> EXERCISE AIM: All lines with the word "Left" must be pulled from the entries below.
☆ ☆ ☆ ☆ ☆ ☆ ☆
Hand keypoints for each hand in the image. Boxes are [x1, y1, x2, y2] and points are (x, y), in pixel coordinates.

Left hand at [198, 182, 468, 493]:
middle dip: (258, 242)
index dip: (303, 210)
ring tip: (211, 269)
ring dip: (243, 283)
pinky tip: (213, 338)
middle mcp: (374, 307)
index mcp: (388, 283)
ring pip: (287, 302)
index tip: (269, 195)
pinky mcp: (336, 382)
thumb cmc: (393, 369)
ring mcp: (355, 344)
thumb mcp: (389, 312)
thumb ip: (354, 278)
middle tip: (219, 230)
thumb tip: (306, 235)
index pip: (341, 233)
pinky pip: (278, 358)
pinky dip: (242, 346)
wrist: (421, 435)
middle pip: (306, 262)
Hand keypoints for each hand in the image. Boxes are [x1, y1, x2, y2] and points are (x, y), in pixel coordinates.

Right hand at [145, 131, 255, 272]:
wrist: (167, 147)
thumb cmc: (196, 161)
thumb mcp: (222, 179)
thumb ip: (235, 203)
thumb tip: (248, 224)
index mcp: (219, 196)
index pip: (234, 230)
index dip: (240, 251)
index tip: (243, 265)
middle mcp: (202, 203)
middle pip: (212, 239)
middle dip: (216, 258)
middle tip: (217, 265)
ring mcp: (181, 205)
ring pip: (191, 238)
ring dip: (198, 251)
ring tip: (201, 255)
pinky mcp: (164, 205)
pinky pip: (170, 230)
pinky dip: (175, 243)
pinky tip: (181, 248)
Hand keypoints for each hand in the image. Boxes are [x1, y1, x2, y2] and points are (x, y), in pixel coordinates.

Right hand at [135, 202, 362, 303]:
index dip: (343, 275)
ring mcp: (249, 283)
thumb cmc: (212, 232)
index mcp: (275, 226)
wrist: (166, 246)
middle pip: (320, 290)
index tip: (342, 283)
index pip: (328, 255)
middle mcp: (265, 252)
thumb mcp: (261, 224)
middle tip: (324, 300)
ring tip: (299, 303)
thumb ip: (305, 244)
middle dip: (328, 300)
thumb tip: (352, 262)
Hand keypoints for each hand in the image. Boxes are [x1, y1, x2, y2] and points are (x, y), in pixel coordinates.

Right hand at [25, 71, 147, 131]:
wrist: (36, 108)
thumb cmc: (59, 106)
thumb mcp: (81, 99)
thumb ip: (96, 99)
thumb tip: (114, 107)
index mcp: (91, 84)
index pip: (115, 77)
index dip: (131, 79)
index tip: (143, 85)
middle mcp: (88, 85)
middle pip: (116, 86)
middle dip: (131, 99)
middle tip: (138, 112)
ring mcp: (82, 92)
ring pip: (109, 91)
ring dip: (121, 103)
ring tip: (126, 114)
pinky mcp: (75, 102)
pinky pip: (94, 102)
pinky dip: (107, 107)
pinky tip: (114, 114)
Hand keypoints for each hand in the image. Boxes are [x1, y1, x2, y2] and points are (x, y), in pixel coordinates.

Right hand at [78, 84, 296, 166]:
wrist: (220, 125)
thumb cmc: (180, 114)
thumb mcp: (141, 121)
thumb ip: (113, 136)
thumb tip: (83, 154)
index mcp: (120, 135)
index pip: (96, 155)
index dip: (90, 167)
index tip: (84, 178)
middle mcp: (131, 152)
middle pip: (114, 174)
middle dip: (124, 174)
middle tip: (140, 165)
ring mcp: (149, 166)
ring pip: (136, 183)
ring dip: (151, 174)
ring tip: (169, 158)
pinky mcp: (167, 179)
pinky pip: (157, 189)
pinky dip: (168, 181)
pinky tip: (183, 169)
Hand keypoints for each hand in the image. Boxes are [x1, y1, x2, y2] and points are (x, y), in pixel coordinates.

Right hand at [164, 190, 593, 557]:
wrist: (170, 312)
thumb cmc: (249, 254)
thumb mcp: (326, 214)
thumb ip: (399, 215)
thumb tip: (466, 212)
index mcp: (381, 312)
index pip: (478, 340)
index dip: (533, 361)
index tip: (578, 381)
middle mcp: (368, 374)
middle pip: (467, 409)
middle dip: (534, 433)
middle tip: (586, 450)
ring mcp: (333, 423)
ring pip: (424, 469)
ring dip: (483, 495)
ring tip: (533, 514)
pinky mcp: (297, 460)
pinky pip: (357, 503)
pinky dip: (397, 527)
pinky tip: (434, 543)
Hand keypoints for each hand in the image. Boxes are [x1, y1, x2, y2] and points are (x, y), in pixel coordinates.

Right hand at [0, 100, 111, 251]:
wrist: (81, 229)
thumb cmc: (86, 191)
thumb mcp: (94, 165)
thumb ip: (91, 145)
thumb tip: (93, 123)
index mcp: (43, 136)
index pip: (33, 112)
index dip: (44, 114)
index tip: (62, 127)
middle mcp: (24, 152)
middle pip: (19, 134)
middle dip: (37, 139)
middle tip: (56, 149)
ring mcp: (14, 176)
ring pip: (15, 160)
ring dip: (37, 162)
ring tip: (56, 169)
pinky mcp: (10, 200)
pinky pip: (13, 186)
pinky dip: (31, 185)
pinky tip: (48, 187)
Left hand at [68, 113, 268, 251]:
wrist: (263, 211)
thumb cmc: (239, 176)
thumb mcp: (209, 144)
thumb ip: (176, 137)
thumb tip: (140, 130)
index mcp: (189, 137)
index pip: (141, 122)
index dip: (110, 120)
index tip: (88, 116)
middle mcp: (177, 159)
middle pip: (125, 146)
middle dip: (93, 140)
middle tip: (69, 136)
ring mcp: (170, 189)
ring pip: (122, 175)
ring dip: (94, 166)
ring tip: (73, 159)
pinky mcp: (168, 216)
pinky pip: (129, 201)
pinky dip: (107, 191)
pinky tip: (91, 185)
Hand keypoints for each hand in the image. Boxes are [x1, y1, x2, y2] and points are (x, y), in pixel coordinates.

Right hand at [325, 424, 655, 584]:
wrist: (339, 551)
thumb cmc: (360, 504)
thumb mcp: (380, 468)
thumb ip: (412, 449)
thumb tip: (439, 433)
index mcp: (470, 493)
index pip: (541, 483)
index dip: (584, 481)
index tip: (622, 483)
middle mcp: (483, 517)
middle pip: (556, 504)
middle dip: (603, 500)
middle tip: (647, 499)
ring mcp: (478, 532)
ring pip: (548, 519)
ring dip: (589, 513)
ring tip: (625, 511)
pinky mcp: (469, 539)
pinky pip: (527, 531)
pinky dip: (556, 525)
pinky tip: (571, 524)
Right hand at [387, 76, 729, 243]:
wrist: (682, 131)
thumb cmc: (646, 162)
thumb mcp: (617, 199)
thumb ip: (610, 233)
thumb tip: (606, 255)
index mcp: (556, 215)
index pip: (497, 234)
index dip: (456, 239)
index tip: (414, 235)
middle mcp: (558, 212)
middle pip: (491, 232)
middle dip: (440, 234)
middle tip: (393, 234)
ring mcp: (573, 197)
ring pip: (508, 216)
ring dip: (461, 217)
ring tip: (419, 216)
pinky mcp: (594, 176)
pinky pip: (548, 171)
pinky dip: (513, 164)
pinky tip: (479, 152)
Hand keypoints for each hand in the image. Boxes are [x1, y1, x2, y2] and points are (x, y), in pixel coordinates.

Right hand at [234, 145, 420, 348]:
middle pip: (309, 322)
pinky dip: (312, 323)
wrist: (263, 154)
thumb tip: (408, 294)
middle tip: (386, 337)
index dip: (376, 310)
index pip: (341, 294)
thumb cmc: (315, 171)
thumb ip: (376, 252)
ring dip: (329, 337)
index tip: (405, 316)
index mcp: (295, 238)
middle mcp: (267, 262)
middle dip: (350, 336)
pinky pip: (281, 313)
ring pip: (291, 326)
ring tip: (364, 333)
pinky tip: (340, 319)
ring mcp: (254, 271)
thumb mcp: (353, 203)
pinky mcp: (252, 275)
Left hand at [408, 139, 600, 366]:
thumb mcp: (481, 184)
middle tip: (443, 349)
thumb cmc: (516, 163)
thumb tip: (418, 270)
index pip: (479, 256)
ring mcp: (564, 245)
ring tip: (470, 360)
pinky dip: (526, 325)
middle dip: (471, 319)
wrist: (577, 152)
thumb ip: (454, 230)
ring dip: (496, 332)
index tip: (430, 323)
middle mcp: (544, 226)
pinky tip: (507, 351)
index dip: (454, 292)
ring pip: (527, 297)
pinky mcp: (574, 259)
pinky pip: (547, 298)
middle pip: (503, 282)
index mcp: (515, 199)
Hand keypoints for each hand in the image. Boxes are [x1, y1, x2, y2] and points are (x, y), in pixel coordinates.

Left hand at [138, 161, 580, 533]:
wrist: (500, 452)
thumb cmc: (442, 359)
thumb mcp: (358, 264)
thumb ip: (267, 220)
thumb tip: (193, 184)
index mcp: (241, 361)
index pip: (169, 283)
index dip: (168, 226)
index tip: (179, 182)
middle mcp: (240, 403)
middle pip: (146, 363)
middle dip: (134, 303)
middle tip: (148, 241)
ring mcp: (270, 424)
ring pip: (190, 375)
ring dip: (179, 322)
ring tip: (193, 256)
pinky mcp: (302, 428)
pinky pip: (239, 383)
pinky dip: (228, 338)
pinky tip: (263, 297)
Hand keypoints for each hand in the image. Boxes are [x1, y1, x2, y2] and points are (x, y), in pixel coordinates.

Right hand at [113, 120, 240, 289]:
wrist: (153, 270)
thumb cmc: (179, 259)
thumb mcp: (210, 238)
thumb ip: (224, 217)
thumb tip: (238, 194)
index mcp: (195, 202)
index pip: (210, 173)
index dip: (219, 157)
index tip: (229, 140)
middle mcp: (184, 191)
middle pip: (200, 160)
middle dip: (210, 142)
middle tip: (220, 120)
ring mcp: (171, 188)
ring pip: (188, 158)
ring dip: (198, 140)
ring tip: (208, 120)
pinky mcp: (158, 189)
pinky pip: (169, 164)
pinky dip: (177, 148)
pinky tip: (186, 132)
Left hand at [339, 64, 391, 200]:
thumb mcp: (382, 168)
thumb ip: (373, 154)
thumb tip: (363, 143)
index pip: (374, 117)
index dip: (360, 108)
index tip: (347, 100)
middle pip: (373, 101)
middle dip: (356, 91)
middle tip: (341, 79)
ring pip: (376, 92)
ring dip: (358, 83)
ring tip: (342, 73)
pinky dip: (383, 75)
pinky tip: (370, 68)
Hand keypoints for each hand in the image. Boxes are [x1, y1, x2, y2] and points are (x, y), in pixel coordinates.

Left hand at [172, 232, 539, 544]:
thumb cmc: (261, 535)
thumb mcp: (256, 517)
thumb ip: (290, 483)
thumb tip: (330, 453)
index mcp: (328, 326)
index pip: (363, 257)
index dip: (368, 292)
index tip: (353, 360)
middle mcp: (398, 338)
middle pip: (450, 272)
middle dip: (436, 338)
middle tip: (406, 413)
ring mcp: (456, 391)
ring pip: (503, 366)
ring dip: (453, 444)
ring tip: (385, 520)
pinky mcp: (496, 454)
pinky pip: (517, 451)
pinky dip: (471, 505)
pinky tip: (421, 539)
☆ ☆ ☆ ☆ ☆ ☆ ☆
> RESPONSE TO THIS TASK:
Left hand at [198, 182, 468, 493]:
Left hand at [68, 113, 268, 251]:
Left hand at [408, 139, 600, 366]:
Left hand at [138, 161, 580, 533]:
Left hand at [339, 64, 391, 200]:
Left hand at [172, 232, 539, 544]:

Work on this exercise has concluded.